Prolonged use of high doses of androgens has been associated with the development of peliosis hepatis and hepatic neoplasms including hepatocellular carcinoma (see PRECAUTIONS—Carcinogenesis). Peliosis hepatis can be a life-threatening or fatal complication.
Cholestatic hepatitis and jaundice occur with 17-alpha-alkylandrogens at a relatively low dose. If cholestatic hepatitis with jaundice appears or if liver function tests become abnormal, the androgen should be discontinued and the etiology should be determined. Drug-induced jaundice is reversible when the medication is discontinued.
Geriatric patients treated with androgens may be at an increased risk for the development of prostatic hypertrophy and prostatic carcinoma.
There have been postmarketing reports of venous thromboembolic events, including deep vein thrombosis (DVT) and pulmonary embolism (PE), in patients using testosterone products, such as methyltestosterone. Evaluate patients who report symptoms of pain, edema, warmth and erythema in the lower extremity for DVT and those who present with acute shortness of breath for PE. If a venous thromboembolic event is suspected, discontinue treatment with methyltestosterone and initiate appropriate workup and management.
Long term clinical safety trials have not been conducted to assess the cardiovascular outcomes of testosterone replacement therapy in men. To date, epidemiologic studies and randomized controlled trials have been inconclusive for determining the risk of major adverse cardiovascular events (MACE), such as non-fatal myocardial infarction, non-fatal stroke, and cardiovascular death, with the use of testosterone compared to non-use. Some studies, but not all, have reported an increased risk of MACE in association with use of testosterone replacement therapy in men. Patients should be informed of this possible risk when deciding whether to use or to continue to use methyltestosterone.
Testosterone has been subject to abuse, typically at doses higher than recommended for the approved indication and in combination with other anabolic androgenic steroids. Anabolic androgenic steroid abuse can lead to serious cardiovascular and psychiatric adverse reactions [see DRUG ABUSE AND DEPENDENCE].
If testosterone abuse is suspected, check serum testosterone concentrations to ensure they are within therapeutic range.

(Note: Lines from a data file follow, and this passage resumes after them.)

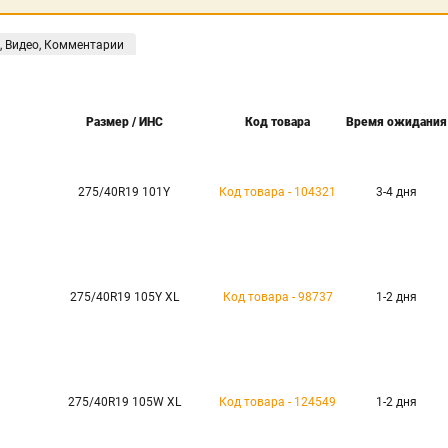
, Видео, Комментарии
Размер / ИНС
Код товара
Время ожидания
275/40R19 101Y
Код товара - 104321
3-4 дня
275/40R19 105Y XL
Код товара - 98737
1-2 дня
275/40R19 105W XL
Код товара - 124549
1-2 дня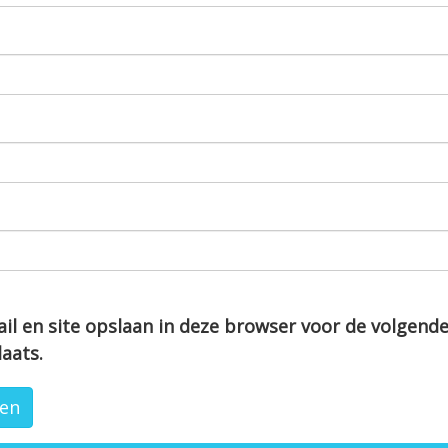
il en site opslaan in deze browser voor de volgend
laats.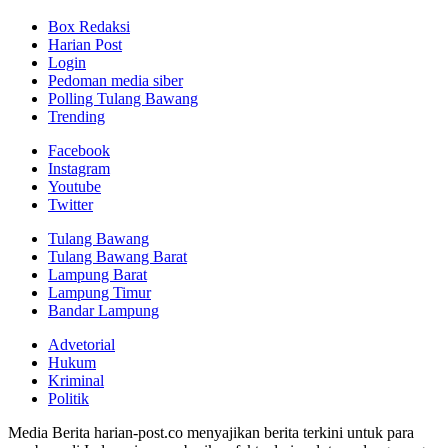
Box Redaksi
Harian Post
Login
Pedoman media siber
Polling Tulang Bawang
Trending
Facebook
Instagram
Youtube
Twitter
Tulang Bawang
Tulang Bawang Barat
Lampung Barat
Lampung Timur
Bandar Lampung
Advetorial
Hukum
Kriminal
Politik
Media Berita harian-post.co menyajikan berita terkini untuk para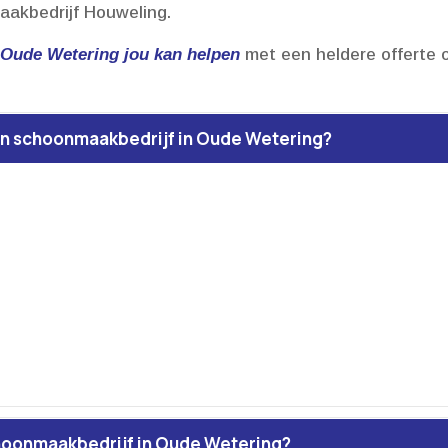
akbedrijf Houweling.​
 Oude Wetering jou kan helpen
met een heldere offerte o
een schoonmaakbedrijf in Oude Wetering?
hoonmaakbedrijf in Oude Wetering?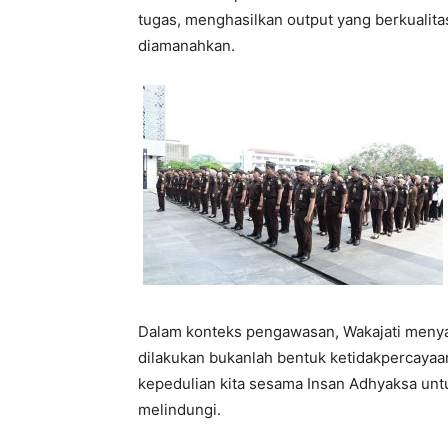
tugas, menghasilkan output yang berkualita
diamanahkan.
Dalam konteks pengawasan, Wakajati meny
dilakukan bukanlah bentuk ketidakpercayaa
kepedulian kita sesama Insan Adhyaksa untu
melindungi.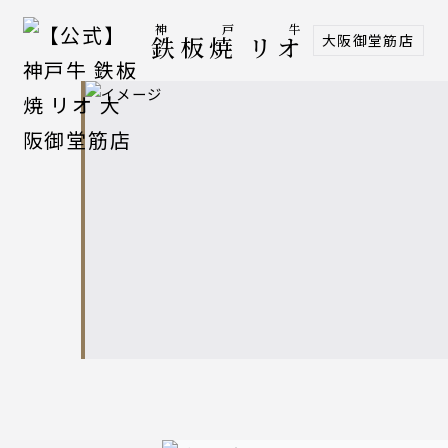
神戸牛
大阪御堂筋店
鉄板焼 リオ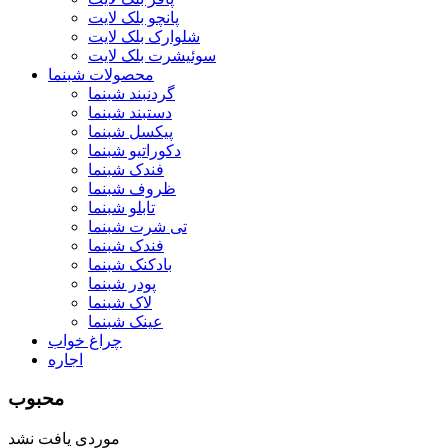
پانچو بلک لایت
شلوارک بلک لایت
سوئیشرت بلک لایت
محصولات شبنما
گردنبند شبنما
دستبند شبنما
پیکسل شبنما
دکوراتیو شبنما
فندک شبنما
ظروف شبنما
تابلو شبنما
تی شرت شبنما
فندک شبنما
بادکنک شبنما
پودر شبنما
لاک شبنما
عینک شبنما
چراغ خواب
اجاره
محبوب
موردی یافت نشد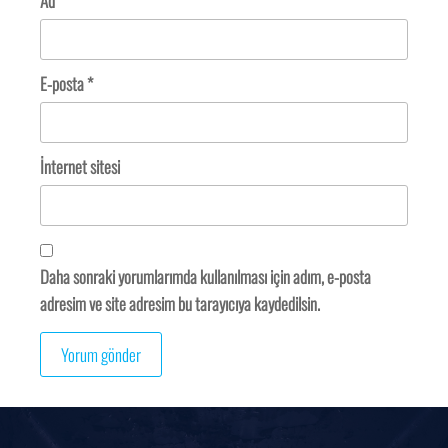
Ad
*
E-posta
*
İnternet sitesi
Daha sonraki yorumlarımda kullanılması için adım, e-posta
adresim ve site adresim bu tarayıcıya kaydedilsin.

However, testosterone levels may be in the normal or subnormal range in men abusing synthetic testosterone derivatives. Counsel patients concerning the serious adverse reactions associated with abuse of testosterone and anabolic androgenic steroids. Conversely, consider the possibility of testosterone and anabolic androgenic steroid abuse in suspected patients who present with serious cardiovascular or psychiatric adverse events.
Edema with or without congestive heart failure may be a serious complication in patients with preexisting cardiac, renal, or hepatic disease. In addition to discontinuation of the drug, diuretic therapy may be required.
Gynecomastia frequently develops and occasionally persists in patients being treated for hypogonadism.
Androgen therapy should be used cautiously in healthy males with delayed puberty. The effect on bone maturation should be monitored by assessing bone age of the wrist and hand every 6 months. In children, androgen treatment may accelerate bone maturation without producing compensatory gain in linear growth. This adverse effect may result in compromised adult stature. The younger the child the greater the risk of compromising final mature height.
This drug has not been shown to be safe and effective for the enhancement of athletic performance. Because of the potential risk of serious adverse health effects, this drug should not be used for such purpose.